ADHDの特性は成長でどう変わる?不注意・多動・衝動性の違いと二次障害のリスク
最近多くの子供たちが抱えている「ADHD」とはどんな障がいなのか?
成長とともに特性の目立ち方が変わる
注意欠如・多動症/注意欠如・多動性障害は、英名Attention-Deficit Hyperactivity Disorderの頭文字からADHDと呼称されることが多いです。主な特性は、忘れ物が多かったり集中できなかったりする「不注意(注意欠如)」、じっとしていられない「多動性」、考えるよりも先に動く「衝動性」の3つです。
目立つ特性によって2つのタイプに分類され、不注意が目立つタイプは「不注意優勢型」、多動性や衝動性が目立つタイプは「多動・衝動性優勢型」と呼ばれます。
幼児期は多動性や衝動性が目立ち、「元気な子ども」という印象を受けます。しかし、学齢期に入ると不注意による忘れ物、多動性による席に座っていられないといった行動が増えていきます。度を越えると、学校生活に適応することが難しくなり、周囲から浮いてしまうケースも少なくありません。

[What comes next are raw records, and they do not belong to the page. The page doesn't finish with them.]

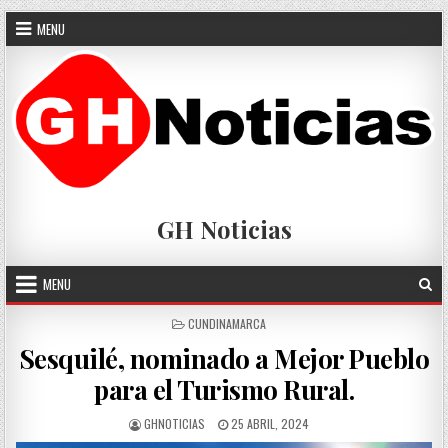
Skip
MENU
to
content
GH Noticias
MENU
POSTED
CUNDINAMARCA
IN
Sesquilé, nominado a Mejor Pueblo
para el Turismo Rural.
AUTHOR:
PUBLISHED
GHNOTICIAS
25 ABRIL, 2024
DATE:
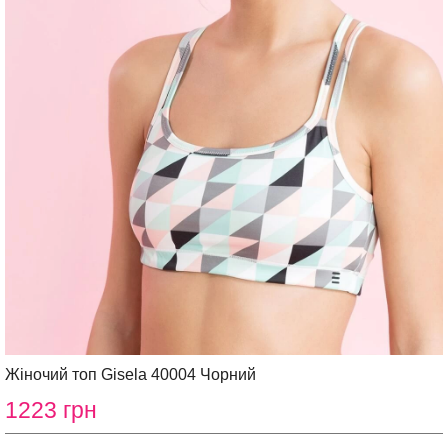
Жіночий топ Gisela 40004 Чорний
1223 грн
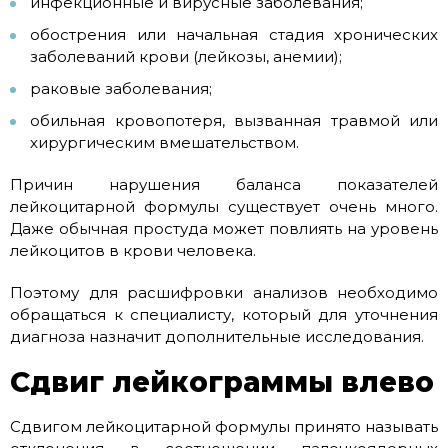
инфекционные и вирусные заболевания;
обострения или начальная стадия хронических
заболеваний крови (лейкозы, анемии);
раковые заболевания;
обильная кровопотеря, вызванная травмой или
хирургическим вмешательством.
Причин нарушения баланса показателей
лейкоцитарной формулы существует очень много.
Даже обычная простуда может повлиять на уровень
лейкоцитов в крови человека.
Поэтому для расшифровки анализов необходимо
обращаться к специалисту, который для уточнения
диагноза назначит дополнительные исследования.
Сдвиг лейкограммы влево
Сдвигом лейкоцитарной формулы принято называть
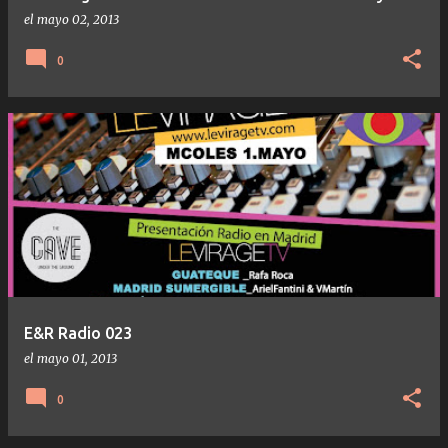
el
mayo 02, 2013
0
E&R Radio 023
el
mayo 01, 2013
0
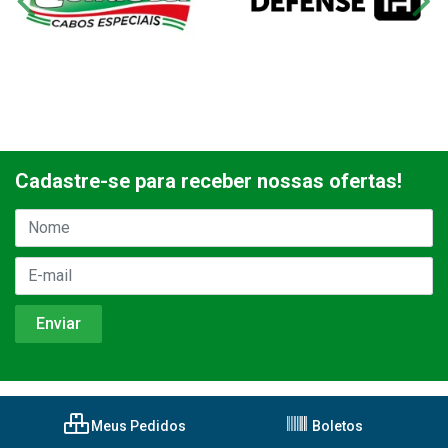
Cadastre-se para receber nossas ofertas!
Meus Pedidos
Boletos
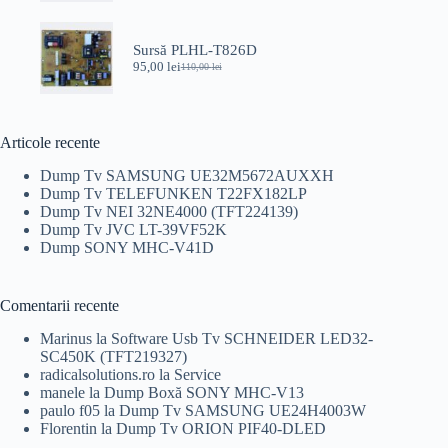
a
este:
fost:
5,00 lei.
25,00 lei.
Sursă PLHL-T826D
95,00
lei
110,00
lei
Prețul
Prețul
inițial
curent
a
este:
fost:
95,00 lei.
110,00 lei.
Articole recente
Dump Tv SAMSUNG UE32M5672AUXXH
Dump Tv TELEFUNKEN T22FX182LP
Dump Tv NEI 32NE4000 (TFT224139)
Dump Tv JVC LT-39VF52K
Dump SONY MHC-V41D
Comentarii recente
Marinus
la
Software Usb Tv SCHNEIDER LED32-
SC450K (TFT219327)
radicalsolutions.ro
la
Service
manele
la
Dump Boxă SONY MHC-V13
paulo f05
la
Dump Tv SAMSUNG UE24H4003W
Florentin
la
Dump Tv ORION PIF40-DLED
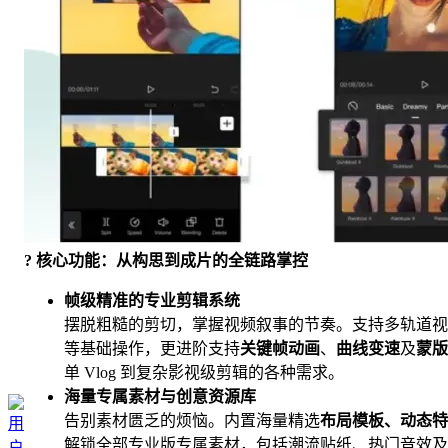
? 核心功能：从构思到成片的全链路掌控
帧级精准的专业剪辑系统
摆脱粗糙的剪切，掌握视频叙事的节奏。支持多轨道视
等基础操作，更进阶支持
关键帧动画
、
曲线变速
及
蒙版
单 Vlog 到复杂影视级剪辑的各种需求。
海量专属素材与创意资源库
告别素材匮乏的烦恼。内置海量精选
布局模板、动态特
解锁全部专业版专属素材，包括潮流贴纸、热门音效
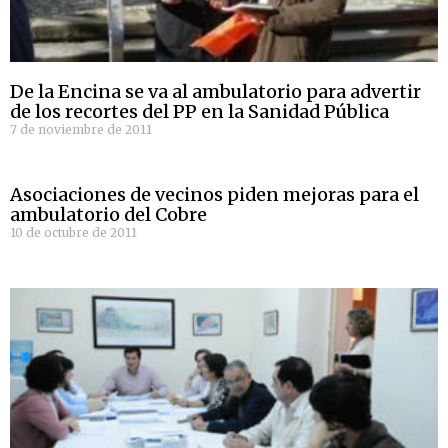
De la Encina se va al ambulatorio para advertir
de los recortes del PP en la Sanidad Pública
7 de noviembre de 2011
Asociaciones de vecinos piden mejoras para el
ambulatorio del Cobre
10 de octubre de 2011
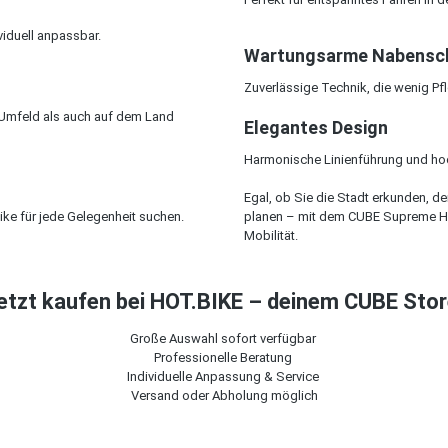
viduell anpassbar.
Wartungsarme Nabensc
Zuverlässige Technik, die wenig Pfl
 Umfeld als auch auf dem Land
Elegantes Design
Harmonische Linienführung und hoch
Egal, ob Sie die Stadt erkunden, 
Bike für jede Gelegenheit suchen.
planen – mit dem CUBE Supreme Hybr
Mobilität.
etzt kaufen bei HOT.BIKE – deinem CUBE Sto
Große Auswahl sofort verfügbar
Professionelle Beratung
Individuelle Anpassung & Service
Versand oder Abholung möglich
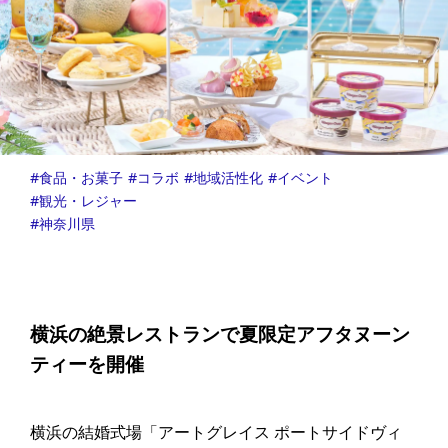
食品・お菓子
コラボ
地域活性化
イベント
観光・レジャー
神奈川県
横浜の絶景レストランで夏限定アフタヌーン
ティーを開催
横浜の結婚式場「アートグレイス ポートサイドヴィ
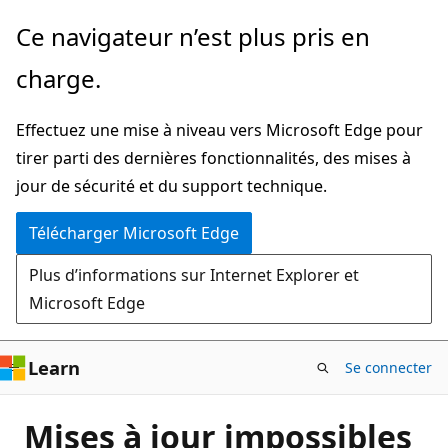
Passer
Ce navigateur n’est plus pris en
directement
charge.
au
contenu
Effectuez une mise à niveau vers Microsoft Edge pour
principal
tirer parti des dernières fonctionnalités, des mises à
jour de sécurité et du support technique.
Télécharger Microsoft Edge
Plus d’informations sur Internet Explorer et
Microsoft Edge
Learn
Se connecter
Mises à jour impossibles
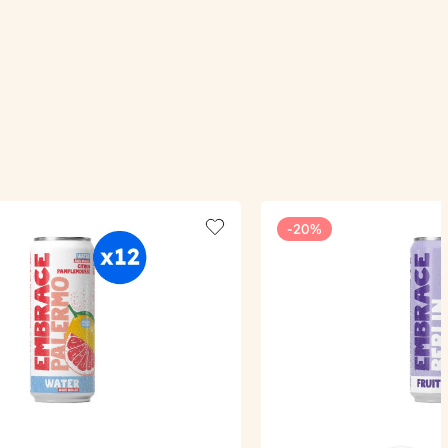
-20%
Add to wishlist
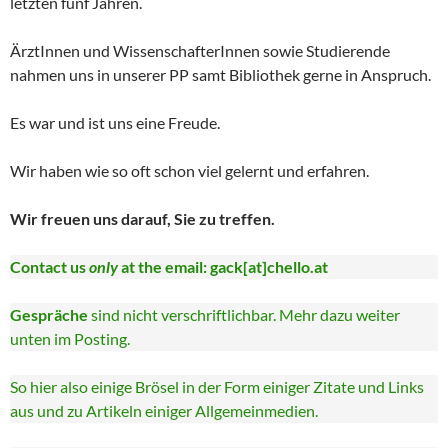
letzten fünf Jahren.
ÄrztInnen und WissenschafterInnen sowie Studierende
nahmen uns in unserer PP samt Bibliothek gerne in Anspruch.
Es war und ist uns eine Freude.
Wir haben wie so oft schon viel gelernt und erfahren.
Wir freuen uns darauf, Sie zu treffen.
Contact us
only
at the email: gack[at]chello.at
Gespräche
sind nicht verschriftlichbar. Mehr dazu weiter
unten im Posting.
So hier also einige Brösel in der Form einiger Zitate und Links
aus und zu Artikeln einiger Allgemeinmedien.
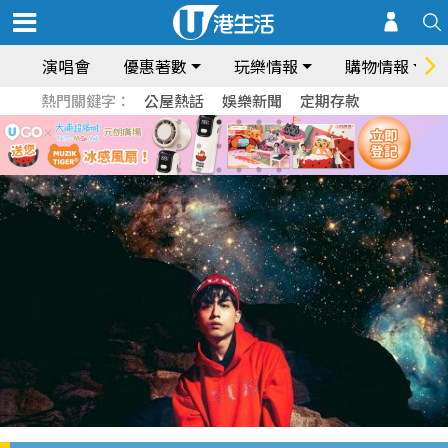
演唱會
優惠著數
玩樂情報
購物情報
熱門關鍵字：
公屋熱話
娛樂新聞
定期存款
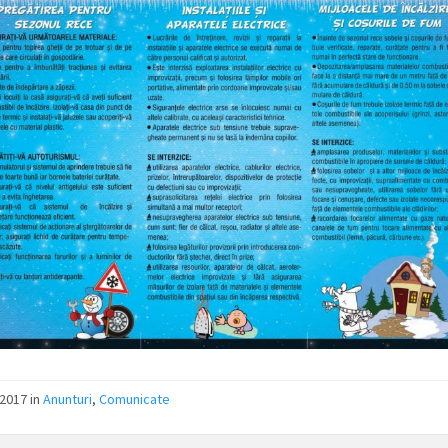
/2017
in
Anunturi
,
Comunicate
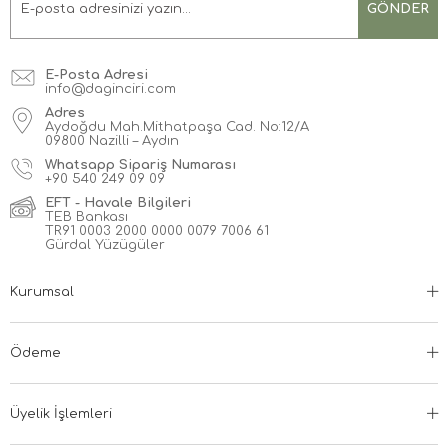
GÖNDER
E-Posta Adresi
info@daginciri.com
Adres
Aydoğdu Mah.Mithatpaşa Cad. No:12/A
09800 Nazilli – Aydın
Whatsapp Sipariş Numarası
+90
540 249 09 09
EFT - Havale Bilgileri
TEB Bankası
TR91 0003 2000 0000 0079 7006 61
Gürdal Yüzügüler
Kurumsal
Ödeme
Üyelik İşlemleri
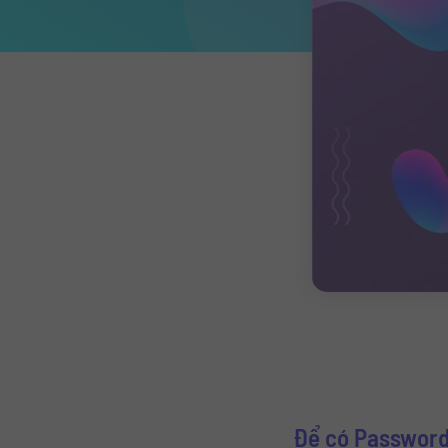
Để có Password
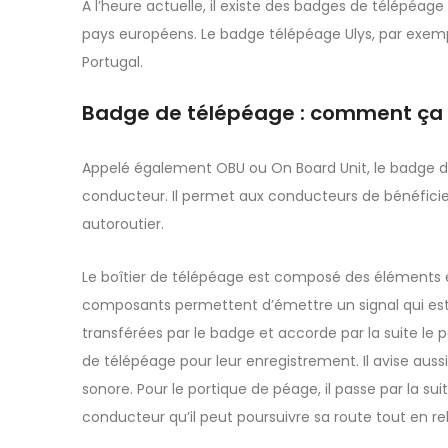
À l’heure actuelle, il existe des badges de télépéage 
pays européens. Le badge télépéage Ulys, par exemp
Portugal.
Badge de télépéage : comment ça
Appelé également OBU ou On Board Unit, le badge de t
conducteur. Il permet aux conducteurs de bénéficie
autoroutier.
Le boîtier de télépéage est composé des éléments é
composants permettent d’émettre un signal qui est a
transférées par le badge et accorde par la suite le
de télépéage pour leur enregistrement. Il avise aussi 
sonore. Pour le portique de péage, il passe par la suit
conducteur qu’il peut poursuivre sa route tout en rel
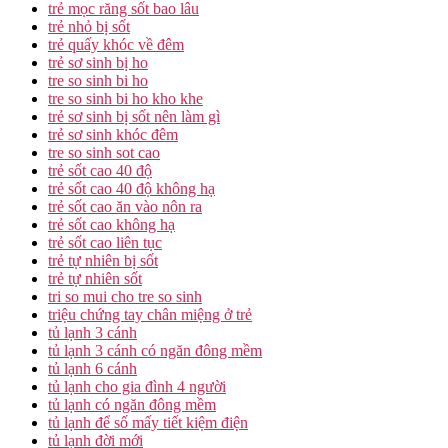
trẻ mọc răng sốt bao lâu
trẻ nhỏ bị sốt
trẻ quấy khóc về đêm
trẻ sơ sinh bị ho
tre so sinh bi ho
tre so sinh bi ho kho khe
trẻ sơ sinh bị sốt nên làm gì
trẻ sơ sinh khóc đêm
tre so sinh sot cao
trẻ sốt cao 40 độ
trẻ sốt cao 40 độ không hạ
trẻ sốt cao ăn vào nôn ra
trẻ sốt cao không hạ
trẻ sốt cao liên tục
trẻ tự nhiên bị sốt
trẻ tự nhiên sốt
tri so mui cho tre so sinh
triệu chứng tay chân miệng ở trẻ
tủ lạnh 3 cánh
tủ lạnh 3 cánh có ngăn đông mềm
tủ lạnh 6 cánh
tủ lạnh cho gia đình 4 người
tủ lạnh có ngăn đông mềm
tủ lạnh để số mấy tiết kiệm điện
tủ lạnh đời mới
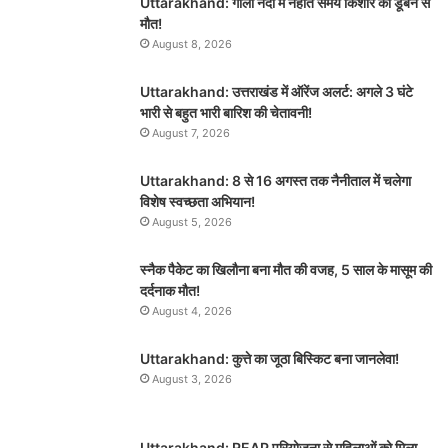
Uttarakhand: गोला नदी में नहाते समय किशोर की डूबने से
मौत!
August 8, 2026
Uttarakhand: उत्तराखंड में ऑरेंज अलर्ट: अगले 3 घंटे
भारी से बहुत भारी बारिश की चेतावनी!
August 7, 2026
Uttarakhand: 8 से 16 अगस्त तक नैनीताल में चलेगा
विशेष स्वच्छता अभियान!
August 5, 2026
स्नैक पैकेट का खिलौना बना मौत की वजह, 5 साल के मासूम की
दर्दनाक मौत!
August 4, 2026
Uttarakhand: कुत्ते का जूठा बिस्किट बना जानलेवा!
August 3, 2026
Uttarakhand: REAP परियोजना से महिलाओं को मिला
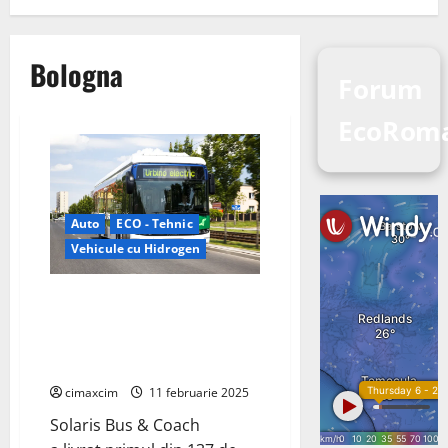
Bologna
Forum
EcoRoma
Auto
ECO - Tehnic
Vehicule cu Hidrogen
Solaris Bus & Coach a livrat
primul din 137 de autobuze pe
hidrogen comandate la Bologna
și Ferrara, Italia.
cimaxcim
11 februarie 2025
Solaris Bus & Coach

注意欠如・多動症の子どもは学齢期(6~15歳)で3~9%程度と言われ、年齢を重ねるにつれて問題視される特性が弱まっていくことも多いです。ただし、成人にも2~2・5%確認されていて、大人の注意欠如・多動症は自身の失敗を強く認識できる分、不安症や依存症などの二次障害を招くことが多いようです。